Passage:
'''
A massive manhunt has been launched in southern Afghanistan to track down hundreds of Taliban militants who were dramatically rescued from a top security prison.

A Nato spokesman said this morning that as many as 1,100 detainees had escaped after the Taliban attacked Sarposa Prison in Kandahar using suicide bombers, a truck bomb and rockets, killing at least nine security guards.

"A massive operation is under way to find the escaped inmates," said Afghanistan's deputy justice minister Qasim Hashimzai.

"The Afghan security forces are searching for them within the city and along the main and secondary roads."

The attackers struck with a bomb concealed in a water tanker that blew apart the prison gates, allowing a suicide bomber to dash inside and destroy two mud walls crushing police officers and guards.

At the same time, Taliban fighters on motorbike fired rockets at the complex in what an Afghan minister described as the rebels' "most sophisticated attack yet."

In a sign of the Taliban's confidence in the success of their attack, minibuses were waiting nearby to ferry the rescued prisoners to freedom. Others scurried away through the undergrowth.

"Afghanistan national security forces and ISAF forces have cordoned off the area to re-establish security and recapture the escapees," said General Carlos Branco, a spokesman for the Nato's International Security Assistance Force.
'''
Request 1: Could you rewrite the records as a numbered list, starting at the line containing "scientific name: Polites egeremet" and ending at the line containing "genus: Erodium", with blank lines left out?
The prison-break report and the records have nothing to do with each other.

Data entries
'''
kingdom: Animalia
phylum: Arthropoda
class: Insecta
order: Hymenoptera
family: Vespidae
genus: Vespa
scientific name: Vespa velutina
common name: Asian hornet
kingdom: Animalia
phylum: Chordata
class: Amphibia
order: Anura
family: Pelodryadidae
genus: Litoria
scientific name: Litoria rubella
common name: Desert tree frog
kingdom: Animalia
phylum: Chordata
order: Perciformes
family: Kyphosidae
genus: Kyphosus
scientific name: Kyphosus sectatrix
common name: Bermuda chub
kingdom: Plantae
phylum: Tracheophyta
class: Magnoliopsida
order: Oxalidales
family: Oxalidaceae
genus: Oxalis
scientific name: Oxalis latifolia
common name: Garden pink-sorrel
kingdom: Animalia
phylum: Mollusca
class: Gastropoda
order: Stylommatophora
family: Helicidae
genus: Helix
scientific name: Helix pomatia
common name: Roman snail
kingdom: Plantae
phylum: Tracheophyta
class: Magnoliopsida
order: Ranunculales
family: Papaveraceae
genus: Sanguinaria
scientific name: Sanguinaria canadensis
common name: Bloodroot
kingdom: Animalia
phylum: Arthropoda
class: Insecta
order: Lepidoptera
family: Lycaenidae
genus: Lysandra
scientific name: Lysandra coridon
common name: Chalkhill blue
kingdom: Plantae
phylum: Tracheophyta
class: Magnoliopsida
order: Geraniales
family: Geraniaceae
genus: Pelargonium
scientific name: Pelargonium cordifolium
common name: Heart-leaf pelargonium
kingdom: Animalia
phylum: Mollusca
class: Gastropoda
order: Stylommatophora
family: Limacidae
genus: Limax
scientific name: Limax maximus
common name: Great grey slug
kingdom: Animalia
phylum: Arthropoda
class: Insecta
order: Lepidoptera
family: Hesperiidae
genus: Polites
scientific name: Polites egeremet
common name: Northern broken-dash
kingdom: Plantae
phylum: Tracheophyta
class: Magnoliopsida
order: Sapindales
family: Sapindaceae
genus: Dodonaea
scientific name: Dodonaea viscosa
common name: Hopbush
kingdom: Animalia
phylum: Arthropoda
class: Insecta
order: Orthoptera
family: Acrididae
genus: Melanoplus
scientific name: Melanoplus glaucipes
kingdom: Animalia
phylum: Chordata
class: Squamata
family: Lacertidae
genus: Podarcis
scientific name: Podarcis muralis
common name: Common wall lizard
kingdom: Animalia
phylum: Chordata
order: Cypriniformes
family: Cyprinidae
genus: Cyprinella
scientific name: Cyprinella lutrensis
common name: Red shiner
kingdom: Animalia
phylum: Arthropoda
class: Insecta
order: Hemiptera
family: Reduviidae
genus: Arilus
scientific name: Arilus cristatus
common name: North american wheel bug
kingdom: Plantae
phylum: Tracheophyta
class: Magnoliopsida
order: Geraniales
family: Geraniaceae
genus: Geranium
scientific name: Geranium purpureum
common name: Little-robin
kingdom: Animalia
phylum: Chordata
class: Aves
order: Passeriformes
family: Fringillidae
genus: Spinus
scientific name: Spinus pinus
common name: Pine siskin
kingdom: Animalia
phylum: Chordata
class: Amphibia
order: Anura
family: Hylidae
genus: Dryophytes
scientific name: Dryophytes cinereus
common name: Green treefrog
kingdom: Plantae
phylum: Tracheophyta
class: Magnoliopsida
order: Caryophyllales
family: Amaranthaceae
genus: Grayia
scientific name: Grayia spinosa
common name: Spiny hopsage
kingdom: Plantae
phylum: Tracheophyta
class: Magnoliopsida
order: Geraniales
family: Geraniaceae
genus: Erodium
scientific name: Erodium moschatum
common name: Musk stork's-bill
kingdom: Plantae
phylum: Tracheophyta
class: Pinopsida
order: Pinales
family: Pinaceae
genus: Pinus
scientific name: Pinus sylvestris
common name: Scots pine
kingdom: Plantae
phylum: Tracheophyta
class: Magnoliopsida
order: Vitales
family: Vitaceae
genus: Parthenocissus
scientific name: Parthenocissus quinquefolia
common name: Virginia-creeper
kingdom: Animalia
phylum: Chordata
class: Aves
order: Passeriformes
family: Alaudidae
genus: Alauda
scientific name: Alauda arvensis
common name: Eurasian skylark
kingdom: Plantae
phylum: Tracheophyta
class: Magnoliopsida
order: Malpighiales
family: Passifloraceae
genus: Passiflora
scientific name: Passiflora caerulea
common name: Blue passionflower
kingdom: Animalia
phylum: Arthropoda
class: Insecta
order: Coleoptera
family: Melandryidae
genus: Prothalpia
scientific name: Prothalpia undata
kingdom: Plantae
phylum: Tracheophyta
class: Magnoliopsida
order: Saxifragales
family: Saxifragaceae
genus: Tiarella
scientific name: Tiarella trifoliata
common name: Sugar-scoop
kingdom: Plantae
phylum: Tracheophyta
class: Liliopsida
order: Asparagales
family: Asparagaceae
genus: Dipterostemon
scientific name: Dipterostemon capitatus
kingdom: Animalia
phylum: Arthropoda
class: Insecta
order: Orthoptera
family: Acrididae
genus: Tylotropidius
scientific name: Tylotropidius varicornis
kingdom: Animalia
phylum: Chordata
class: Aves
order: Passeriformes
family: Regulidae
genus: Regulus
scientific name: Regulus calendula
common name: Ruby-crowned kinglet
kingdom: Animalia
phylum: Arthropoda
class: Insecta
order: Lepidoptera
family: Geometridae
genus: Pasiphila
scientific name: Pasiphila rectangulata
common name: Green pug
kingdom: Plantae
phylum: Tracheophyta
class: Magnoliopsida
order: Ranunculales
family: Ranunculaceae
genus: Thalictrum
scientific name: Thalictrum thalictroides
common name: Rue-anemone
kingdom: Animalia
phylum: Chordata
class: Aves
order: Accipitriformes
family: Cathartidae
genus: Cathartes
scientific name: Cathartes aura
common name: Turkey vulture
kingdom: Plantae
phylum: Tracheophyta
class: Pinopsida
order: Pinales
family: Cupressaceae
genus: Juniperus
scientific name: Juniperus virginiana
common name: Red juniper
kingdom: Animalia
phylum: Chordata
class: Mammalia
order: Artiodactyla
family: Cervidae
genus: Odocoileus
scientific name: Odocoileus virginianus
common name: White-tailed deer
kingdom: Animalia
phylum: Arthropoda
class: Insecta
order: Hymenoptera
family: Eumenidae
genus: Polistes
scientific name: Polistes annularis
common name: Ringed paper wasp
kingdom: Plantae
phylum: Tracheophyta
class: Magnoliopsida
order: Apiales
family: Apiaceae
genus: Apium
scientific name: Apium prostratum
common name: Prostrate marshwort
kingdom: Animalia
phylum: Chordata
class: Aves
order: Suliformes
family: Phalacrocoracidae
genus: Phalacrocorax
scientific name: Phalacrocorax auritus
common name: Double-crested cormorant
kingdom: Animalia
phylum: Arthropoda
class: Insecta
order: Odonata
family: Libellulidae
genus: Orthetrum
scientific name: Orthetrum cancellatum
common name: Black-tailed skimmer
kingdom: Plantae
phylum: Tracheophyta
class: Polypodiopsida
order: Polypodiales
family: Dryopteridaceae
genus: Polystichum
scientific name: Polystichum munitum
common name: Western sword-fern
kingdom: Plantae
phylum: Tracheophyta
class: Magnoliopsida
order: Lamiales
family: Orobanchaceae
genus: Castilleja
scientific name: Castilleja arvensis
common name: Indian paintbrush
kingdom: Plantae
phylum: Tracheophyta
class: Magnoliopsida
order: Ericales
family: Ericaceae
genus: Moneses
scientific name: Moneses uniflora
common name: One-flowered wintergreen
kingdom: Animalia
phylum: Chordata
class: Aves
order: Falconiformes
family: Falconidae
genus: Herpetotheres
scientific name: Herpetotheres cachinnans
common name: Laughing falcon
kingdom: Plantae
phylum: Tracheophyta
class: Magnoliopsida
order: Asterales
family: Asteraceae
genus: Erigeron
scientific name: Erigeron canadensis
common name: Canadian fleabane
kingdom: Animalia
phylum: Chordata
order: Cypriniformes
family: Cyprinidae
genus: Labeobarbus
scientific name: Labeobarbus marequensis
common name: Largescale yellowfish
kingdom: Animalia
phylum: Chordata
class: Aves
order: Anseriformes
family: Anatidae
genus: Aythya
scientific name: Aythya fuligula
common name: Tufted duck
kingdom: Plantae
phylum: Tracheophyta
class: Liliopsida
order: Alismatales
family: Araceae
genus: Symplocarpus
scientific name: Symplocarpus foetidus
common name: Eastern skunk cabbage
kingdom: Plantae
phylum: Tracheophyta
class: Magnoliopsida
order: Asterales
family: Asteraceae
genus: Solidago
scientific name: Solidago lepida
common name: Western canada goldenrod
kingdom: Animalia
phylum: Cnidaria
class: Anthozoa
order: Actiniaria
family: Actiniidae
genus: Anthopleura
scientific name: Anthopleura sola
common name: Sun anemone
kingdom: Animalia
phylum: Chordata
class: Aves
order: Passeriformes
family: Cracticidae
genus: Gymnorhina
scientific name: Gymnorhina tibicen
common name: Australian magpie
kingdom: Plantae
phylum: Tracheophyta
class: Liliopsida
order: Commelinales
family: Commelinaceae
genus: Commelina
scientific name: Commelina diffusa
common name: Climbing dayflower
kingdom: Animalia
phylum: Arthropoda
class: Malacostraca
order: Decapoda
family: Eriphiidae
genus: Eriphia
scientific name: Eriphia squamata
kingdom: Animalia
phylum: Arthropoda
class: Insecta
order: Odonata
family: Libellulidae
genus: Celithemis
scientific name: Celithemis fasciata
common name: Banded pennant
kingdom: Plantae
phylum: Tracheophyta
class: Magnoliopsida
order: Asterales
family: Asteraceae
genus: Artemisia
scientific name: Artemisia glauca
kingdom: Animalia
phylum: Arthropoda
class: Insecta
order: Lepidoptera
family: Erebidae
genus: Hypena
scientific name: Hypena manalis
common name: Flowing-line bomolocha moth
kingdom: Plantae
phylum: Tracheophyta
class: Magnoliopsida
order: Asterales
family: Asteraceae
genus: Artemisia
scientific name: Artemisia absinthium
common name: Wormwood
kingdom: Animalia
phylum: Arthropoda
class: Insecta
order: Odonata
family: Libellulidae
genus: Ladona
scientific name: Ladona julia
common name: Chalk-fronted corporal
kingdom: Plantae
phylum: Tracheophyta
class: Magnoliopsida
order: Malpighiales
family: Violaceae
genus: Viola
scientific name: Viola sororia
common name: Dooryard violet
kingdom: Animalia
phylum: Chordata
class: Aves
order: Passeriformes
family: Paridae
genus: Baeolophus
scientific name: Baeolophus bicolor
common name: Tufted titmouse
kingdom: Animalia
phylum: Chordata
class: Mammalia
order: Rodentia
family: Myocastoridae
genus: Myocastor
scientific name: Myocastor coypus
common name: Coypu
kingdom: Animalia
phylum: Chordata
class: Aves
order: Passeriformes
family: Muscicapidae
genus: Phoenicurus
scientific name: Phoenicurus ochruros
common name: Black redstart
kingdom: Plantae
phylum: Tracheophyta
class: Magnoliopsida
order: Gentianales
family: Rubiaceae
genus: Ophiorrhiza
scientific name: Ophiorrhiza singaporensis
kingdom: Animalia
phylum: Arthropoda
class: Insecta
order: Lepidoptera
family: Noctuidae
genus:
'''
Request 2: In the prison-break report, how many detainees does the Nato spokesman say may have escaped?

Task solution 1:
1. scientific name: Polites egeremet
2. common name: Northern broken-dash
3. kingdom: Plantae
4. phylum: Tracheophyta
5. class: Magnoliopsida
6. order: Sapindales
7. family: Sapindaceae
8. genus: Dodonaea
9. scientific name: Dodonaea viscosa
10. common name: Hopbush
11. kingdom: Animalia
12. phylum: Arthropoda
13. class: Insecta
14. order: Orthoptera
15. family: Acrididae
16. genus: Melanoplus
17. scientific name: Melanoplus glaucipes
18. kingdom: Animalia
19. phylum: Chordata
20. class: Squamata
21. family: Lacertidae
22. genus: Podarcis
23. scientific name: Podarcis muralis
24. common name: Common wall lizard
25. kingdom: Animalia
26. phylum: Chordata
27. order: Cypriniformes
28. family: Cyprinidae
29. genus: Cyprinella
30. scientific name: Cyprinella lutrensis
31. common name: Red shiner
32. kingdom: Animalia
33. phylum: Arthropoda
34. class: Insecta
35. order: Hemiptera
36. family: Reduviidae
37. genus: Arilus
38. scientific name: Arilus cristatus
39. common name: North american wheel bug
40. kingdom: Plantae
41. phylum: Tracheophyta
42. class: Magnoliopsida
43. order: Geraniales
44. family: Geraniaceae
45. genus: Geranium
46. scientific name: Geranium purpureum
47. common name: Little-robin
48. kingdom: Animalia
49. phylum: Chordata
50. class: Aves
51. order: Passeriformes
52. family: Fringillidae
53. genus: Spinus
54. scientific name: Spinus pinus
55. common name: Pine siskin
56. kingdom: Animalia
57. phylum: Chordata
58. class: Amphibia
59. order: Anura
60. family: Hylidae
61. genus: Dryophytes
62. scientific name: Dryophytes cinereus
63. common name: Green treefrog
64. kingdom: Plantae
65. phylum: Tracheophyta
66. class: Magnoliopsida
67. order: Caryophyllales
68. family: Amaranthaceae
69. genus: Grayia
70. scientific name: Grayia spinosa
71. common name: Spiny hopsage
72. kingdom: Plantae
73. phylum: Tracheophyta
74. class: Magnoliopsida
75. order: Geraniales
76. family: Geraniaceae
77. genus: Erodium

Task solution 2: As many as 1,100.